Quem também entra na conversa é Doroteia Malungo. Estudante finalista, a rapariga, de 25 anos, mostrou-se alarmado com a falta de equipamentos nas aulas de atletismo e teceu críticas à qualidade da pista.

"Faltam barras, discos, bola de peso para fazer os arremessos e de barreira aço de modo a fazermos a corrida por obstáculos e colchões para os saltos. Além disso, a pista não apresenta condições nem sinalização e está coberta de areia”, realça.

 Falta de balneário dificulta

O curso de educação física exige a motricidade do corpo. Pela tipicidade da formação, Mário Afonso reivindica à direcção da Escola de Formação de Professores, a construção de balneário. A falta de um espaço para a higienização pessoal preocupa a classe estudantil.

"Um dos grandes problemas cinge-se à falta de balneário. Não tomámos banho, após as aulas práticas. Muitas vezes, colocámo-nos nos autocarros e táxis a cheirar suor. Isto nos deixa constrangidos”, narra a incidência de difícil memória.

Perante mais um empecilho, o fundista atira: "Não entendo as razões objectivas de um curso que exige a movimentação do corpo e a instituição não tem sequer um balneário para o tratamento da nossa higiene”, revela.

Os quartos de banho mereceram também a contestação. Furioso, lança a revelação: "Muitas vezes, não possuem água para o efeito”.

Professores avaliam a instituição

Com a voz aguda, Edilson Jorge, professor há sete anos no INEF, disse haver a necessidade de se rever os currículos de ensino do INEF, de forma que os alunos possam obter um melhor perfil de saída, quando terminarem a formação no primeiro órgão educacional.

"Não se pode falar de educação física sem abordar sobre a saúde. Devia colocar-se nos currículos da instituição mais conteúdos referentes às áreas de saúde, pois, o INEF já formou vários quadros que ingressaram para a saúde e se tornaram médicos e enfermeiros”, explica.
+-------+
## O SEU OBJETIVO
Traduza para inglês esta frase do texto: «O curso de educação física exige a motricidade do corpo.» As linhas não têm qualquer papel neste exercício.
+-------+
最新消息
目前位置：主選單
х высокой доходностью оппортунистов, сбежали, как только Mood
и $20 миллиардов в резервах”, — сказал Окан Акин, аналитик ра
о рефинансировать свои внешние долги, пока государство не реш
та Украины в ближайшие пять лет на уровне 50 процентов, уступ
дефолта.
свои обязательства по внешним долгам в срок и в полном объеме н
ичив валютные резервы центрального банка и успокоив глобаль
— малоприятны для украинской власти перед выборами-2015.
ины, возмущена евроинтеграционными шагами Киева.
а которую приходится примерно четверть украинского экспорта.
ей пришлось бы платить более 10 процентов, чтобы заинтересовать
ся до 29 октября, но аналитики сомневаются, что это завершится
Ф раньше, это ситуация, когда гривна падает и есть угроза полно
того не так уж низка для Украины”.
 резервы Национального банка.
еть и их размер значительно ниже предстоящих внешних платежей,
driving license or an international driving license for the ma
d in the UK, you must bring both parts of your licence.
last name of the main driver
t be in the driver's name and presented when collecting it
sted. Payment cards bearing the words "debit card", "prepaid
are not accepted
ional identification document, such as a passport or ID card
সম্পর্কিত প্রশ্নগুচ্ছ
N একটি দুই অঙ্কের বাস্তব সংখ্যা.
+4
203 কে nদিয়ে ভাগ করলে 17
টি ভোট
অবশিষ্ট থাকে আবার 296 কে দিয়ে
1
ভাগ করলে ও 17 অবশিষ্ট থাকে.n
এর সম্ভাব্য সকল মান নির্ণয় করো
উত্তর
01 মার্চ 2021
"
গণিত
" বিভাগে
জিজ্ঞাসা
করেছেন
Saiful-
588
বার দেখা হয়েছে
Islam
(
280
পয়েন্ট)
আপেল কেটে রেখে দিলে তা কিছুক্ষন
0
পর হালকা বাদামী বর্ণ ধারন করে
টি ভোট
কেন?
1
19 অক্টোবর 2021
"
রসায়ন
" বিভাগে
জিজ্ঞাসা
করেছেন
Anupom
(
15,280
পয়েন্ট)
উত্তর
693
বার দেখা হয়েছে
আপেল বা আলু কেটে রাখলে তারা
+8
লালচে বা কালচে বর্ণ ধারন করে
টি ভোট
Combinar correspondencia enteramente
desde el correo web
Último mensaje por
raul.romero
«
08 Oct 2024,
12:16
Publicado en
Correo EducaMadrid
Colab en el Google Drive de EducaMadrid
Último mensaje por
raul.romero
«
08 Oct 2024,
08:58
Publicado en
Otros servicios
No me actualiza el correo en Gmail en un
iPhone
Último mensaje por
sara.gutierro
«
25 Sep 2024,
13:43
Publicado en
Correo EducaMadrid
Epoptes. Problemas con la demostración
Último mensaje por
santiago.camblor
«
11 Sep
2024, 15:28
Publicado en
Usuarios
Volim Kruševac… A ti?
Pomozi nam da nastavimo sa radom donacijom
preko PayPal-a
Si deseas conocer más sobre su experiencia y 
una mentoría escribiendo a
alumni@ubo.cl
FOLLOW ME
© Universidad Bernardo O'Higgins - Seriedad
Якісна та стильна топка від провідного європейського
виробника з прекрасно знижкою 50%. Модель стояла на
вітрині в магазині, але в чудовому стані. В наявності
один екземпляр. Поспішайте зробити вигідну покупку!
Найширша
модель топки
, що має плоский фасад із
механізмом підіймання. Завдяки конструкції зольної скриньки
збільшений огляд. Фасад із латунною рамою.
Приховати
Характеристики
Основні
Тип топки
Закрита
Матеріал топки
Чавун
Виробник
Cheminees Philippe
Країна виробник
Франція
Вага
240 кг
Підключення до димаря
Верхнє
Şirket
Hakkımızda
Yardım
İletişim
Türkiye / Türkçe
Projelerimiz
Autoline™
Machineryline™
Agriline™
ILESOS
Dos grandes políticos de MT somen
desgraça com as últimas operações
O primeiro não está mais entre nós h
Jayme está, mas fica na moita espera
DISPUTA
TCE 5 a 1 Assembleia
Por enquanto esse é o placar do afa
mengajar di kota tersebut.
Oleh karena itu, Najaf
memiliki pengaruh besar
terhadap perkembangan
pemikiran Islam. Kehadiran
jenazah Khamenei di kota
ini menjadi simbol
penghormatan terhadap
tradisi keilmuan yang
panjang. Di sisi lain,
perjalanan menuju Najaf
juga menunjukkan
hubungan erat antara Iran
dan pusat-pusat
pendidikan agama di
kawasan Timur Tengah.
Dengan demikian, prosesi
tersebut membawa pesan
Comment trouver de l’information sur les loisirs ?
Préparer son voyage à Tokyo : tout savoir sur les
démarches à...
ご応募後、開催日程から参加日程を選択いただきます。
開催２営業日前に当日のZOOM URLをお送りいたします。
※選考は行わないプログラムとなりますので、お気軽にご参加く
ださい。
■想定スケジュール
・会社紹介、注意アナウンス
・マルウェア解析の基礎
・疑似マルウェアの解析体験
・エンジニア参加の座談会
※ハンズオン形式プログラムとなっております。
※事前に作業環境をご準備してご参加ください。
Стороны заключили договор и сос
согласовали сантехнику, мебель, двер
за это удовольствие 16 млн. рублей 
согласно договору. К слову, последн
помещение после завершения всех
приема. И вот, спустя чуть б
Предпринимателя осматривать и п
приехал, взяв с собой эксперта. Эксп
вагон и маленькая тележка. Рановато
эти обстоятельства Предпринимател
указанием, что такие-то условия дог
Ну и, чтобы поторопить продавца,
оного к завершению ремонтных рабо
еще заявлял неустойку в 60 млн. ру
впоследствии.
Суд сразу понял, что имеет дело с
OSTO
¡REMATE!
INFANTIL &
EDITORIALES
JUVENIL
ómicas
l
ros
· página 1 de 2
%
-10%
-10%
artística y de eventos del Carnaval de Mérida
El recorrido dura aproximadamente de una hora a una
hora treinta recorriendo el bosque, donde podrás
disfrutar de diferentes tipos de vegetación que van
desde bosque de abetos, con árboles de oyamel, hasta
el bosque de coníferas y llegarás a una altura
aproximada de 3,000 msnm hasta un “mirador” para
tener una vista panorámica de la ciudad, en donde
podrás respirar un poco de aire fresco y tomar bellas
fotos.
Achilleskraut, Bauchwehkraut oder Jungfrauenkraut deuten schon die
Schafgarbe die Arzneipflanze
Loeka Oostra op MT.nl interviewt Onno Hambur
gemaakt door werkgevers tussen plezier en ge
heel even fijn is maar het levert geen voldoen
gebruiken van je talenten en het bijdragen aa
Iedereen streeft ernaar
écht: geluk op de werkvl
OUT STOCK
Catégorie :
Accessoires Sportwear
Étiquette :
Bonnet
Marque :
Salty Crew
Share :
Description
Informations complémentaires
+-------+
## RESOLUÇÃO DO PROBLEMA
The physical education course demands the body's motor activity.